父とのデート
2010/02/07 13:08
先日、お休みの日に書道家である父の作品展に行ってきました。 お正月以来、父と会っていなかったのですが先日送られてきた手紙の中に さりげなく(!)作品展のお知らせが入っていたのですぐに連絡して、父が会場当番の日に行くことにしました。 私も高校生まで書道を習っていましたし、大学受験のとき書道科を受けたりして、少なからず、書にふれてきました。 私は父の書く字が好きです。今はやりの若手書道家が書くようなアート化しすぎたものではなく、とにかく基本的に字の形に美しさがあります。墨の色にもこだわりがあり、黒というより、青を感じます。厳しいけれどその影にやさしさがある、父の性格が字にもあらわれていますし、作品展のたびに父の心境を字からよみとることもできます。 今回はどんな作品かなと楽しみにしながら、会場に着くと、いつもよりちょっとおしゃれした父が笑顔で待っていました。 受付の女性が「先生、今日はお嬢さんと食事に行くんだって朝から嬉しそうにお話しされてましたよ。楽しんでいらしてね」と私に耳打ちしました。 父にとっては作品展も娘とのデートを楽しむ口実かな(笑)?

午後の日が差す山下公園の前の通りをまだ寒いねとくっつきながら歩き、何を食べようかとあちらへこちらへ・・・。そして蟹料理のお店へ入りました。

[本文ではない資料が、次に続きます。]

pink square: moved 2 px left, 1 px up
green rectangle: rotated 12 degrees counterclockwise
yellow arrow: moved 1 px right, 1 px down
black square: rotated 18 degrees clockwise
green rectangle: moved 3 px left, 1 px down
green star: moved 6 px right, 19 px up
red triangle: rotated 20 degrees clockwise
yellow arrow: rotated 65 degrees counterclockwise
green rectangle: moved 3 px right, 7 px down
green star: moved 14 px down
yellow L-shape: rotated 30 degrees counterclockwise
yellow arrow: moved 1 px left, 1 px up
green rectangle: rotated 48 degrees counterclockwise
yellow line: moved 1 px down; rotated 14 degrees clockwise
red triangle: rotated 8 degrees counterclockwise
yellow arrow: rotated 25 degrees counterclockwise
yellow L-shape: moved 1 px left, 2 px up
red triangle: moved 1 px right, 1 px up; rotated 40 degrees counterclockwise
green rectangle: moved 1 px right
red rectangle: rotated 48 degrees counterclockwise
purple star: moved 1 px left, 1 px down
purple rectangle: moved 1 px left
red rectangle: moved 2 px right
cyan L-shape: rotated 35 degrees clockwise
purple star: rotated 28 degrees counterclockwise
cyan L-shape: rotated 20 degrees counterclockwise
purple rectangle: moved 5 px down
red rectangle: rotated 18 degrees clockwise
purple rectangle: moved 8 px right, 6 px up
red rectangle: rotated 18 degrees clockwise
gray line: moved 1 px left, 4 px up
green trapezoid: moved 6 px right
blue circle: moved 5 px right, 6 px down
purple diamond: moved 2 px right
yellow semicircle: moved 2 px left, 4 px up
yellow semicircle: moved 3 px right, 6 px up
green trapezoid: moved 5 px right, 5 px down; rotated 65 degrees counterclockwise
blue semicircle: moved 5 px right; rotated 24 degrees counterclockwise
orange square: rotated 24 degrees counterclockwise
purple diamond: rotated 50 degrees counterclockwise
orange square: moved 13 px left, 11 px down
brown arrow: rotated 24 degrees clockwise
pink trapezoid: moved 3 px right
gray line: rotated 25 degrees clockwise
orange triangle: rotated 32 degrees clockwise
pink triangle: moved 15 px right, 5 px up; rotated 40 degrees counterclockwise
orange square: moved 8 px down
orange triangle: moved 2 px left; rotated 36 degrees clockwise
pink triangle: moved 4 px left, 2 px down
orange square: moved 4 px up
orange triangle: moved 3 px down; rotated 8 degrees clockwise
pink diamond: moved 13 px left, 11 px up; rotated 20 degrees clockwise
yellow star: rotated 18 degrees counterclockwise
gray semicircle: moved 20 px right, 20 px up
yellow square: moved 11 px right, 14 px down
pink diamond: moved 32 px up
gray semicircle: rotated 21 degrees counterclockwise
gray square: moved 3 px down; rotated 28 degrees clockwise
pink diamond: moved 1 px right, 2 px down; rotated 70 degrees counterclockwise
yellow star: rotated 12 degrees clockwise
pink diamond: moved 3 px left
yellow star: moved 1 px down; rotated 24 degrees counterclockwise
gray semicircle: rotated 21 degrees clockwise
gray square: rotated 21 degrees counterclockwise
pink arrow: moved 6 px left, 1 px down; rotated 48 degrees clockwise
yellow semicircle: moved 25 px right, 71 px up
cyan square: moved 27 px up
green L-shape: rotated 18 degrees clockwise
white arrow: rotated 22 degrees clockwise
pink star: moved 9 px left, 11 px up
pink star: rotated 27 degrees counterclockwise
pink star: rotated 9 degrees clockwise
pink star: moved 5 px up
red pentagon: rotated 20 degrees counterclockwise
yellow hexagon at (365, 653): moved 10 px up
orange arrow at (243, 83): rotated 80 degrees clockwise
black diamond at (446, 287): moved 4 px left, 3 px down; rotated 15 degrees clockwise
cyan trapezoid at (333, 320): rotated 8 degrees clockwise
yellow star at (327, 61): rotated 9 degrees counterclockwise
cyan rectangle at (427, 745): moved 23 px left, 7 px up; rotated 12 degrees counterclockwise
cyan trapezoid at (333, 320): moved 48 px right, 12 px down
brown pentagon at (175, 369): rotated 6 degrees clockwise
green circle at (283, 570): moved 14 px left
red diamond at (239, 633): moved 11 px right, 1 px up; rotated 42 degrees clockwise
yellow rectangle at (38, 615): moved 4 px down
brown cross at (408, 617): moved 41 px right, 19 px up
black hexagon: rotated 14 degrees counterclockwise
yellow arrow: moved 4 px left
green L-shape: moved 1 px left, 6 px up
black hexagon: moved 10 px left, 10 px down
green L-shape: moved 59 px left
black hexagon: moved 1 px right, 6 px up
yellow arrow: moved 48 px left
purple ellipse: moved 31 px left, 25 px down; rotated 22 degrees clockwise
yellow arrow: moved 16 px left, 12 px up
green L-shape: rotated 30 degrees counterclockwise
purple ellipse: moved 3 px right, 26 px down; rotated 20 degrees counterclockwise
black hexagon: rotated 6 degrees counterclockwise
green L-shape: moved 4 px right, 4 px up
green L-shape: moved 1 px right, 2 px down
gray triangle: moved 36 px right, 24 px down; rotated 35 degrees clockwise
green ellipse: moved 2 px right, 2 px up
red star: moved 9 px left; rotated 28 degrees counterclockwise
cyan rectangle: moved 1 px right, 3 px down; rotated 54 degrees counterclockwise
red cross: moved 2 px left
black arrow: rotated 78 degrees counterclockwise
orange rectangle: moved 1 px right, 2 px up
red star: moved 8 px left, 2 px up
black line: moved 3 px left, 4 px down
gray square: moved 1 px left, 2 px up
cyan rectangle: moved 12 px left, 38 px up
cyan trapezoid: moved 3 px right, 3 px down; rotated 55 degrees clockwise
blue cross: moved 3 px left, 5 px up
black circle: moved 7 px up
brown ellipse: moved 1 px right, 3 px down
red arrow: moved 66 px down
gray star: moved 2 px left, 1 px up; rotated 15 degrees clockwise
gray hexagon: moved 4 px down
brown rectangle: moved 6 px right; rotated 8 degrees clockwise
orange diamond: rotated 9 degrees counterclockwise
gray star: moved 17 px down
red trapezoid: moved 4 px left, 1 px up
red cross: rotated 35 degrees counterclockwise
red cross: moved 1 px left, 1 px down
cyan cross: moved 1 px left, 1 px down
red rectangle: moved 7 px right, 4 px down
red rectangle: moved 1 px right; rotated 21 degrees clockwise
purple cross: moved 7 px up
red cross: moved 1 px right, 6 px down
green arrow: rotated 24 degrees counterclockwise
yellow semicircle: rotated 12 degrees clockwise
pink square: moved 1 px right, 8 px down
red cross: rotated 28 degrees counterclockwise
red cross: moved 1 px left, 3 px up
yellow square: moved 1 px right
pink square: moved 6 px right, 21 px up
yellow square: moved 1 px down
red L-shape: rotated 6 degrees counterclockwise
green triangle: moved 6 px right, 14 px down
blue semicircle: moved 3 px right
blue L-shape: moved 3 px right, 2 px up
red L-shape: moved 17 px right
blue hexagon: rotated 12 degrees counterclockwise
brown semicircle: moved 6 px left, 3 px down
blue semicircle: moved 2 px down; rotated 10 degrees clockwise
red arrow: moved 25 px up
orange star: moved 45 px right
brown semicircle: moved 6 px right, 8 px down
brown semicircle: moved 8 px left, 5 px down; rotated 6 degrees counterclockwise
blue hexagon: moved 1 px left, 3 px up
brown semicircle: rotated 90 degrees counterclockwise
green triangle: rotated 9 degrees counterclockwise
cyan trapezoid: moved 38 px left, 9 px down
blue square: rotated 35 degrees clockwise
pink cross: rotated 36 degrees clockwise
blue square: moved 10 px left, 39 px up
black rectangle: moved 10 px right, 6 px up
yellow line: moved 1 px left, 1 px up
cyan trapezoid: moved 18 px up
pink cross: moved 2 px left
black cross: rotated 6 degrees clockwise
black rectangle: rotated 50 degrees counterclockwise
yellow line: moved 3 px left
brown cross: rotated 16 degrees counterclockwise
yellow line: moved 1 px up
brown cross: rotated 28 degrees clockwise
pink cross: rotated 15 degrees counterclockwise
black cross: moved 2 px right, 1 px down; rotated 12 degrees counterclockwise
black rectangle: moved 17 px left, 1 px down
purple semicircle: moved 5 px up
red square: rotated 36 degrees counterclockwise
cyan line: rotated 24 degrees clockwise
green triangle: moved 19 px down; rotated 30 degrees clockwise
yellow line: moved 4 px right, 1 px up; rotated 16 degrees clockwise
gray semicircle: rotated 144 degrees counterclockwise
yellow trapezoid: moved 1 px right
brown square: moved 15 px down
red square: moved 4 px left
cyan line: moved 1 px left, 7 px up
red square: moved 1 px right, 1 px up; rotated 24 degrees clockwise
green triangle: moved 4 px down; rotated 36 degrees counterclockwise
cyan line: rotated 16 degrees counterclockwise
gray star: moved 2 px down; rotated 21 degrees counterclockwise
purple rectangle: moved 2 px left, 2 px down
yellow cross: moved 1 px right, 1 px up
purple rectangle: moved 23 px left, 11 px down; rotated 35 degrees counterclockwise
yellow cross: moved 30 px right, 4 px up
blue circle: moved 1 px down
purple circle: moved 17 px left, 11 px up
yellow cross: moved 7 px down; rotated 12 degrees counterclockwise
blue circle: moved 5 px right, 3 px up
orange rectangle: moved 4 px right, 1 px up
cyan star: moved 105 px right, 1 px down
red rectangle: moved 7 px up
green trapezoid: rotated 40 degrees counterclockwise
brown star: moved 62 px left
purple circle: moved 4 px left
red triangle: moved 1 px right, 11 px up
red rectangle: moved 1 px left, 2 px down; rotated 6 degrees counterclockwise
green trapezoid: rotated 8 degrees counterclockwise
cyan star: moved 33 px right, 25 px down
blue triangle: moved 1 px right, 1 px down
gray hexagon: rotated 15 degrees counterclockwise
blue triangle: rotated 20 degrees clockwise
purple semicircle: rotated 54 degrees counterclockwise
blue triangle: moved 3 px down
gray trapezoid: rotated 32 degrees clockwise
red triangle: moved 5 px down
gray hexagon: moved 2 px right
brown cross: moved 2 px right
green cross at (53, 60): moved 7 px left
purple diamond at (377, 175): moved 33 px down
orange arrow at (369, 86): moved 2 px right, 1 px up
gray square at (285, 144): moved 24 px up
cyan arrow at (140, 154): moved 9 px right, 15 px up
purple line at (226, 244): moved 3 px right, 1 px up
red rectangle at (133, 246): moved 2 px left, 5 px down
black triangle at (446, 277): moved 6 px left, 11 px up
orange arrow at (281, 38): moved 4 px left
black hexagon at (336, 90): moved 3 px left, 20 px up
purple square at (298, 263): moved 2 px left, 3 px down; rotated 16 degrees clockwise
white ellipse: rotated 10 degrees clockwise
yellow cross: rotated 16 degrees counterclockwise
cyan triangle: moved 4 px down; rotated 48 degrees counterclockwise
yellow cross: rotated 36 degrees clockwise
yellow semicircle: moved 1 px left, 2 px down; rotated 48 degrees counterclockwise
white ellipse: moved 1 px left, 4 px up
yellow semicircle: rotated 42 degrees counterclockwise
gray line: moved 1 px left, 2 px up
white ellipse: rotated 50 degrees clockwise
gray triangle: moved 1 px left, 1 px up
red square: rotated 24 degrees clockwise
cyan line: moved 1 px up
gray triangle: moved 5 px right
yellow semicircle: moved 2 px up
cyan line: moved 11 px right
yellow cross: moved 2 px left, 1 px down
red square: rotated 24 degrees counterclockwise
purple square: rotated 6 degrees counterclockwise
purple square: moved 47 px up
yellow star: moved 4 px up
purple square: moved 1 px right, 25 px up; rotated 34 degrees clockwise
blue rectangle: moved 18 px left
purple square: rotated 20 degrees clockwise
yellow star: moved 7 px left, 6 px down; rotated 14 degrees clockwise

お互い違うものを頼んで、これ美味しいよ、それちょうだいなんて分けあいながら、いろんな話をしました。 「誰かと一緒にたべるのは楽しいなあ」笑いながら言った父の一言にはっとしました。もしかしたら、外で待ち合わせをして並木道を腕をくんで歩いたり、他愛もない会話をしながら美味しい食事をしたり、もう少し母としたかったのかな。私と母を重ね合わせていたかもしれません。 帰り道、少し遠回りをして腕をくんで帰りました。私でよかったら、いつでも時間つくるからね、と思いながら。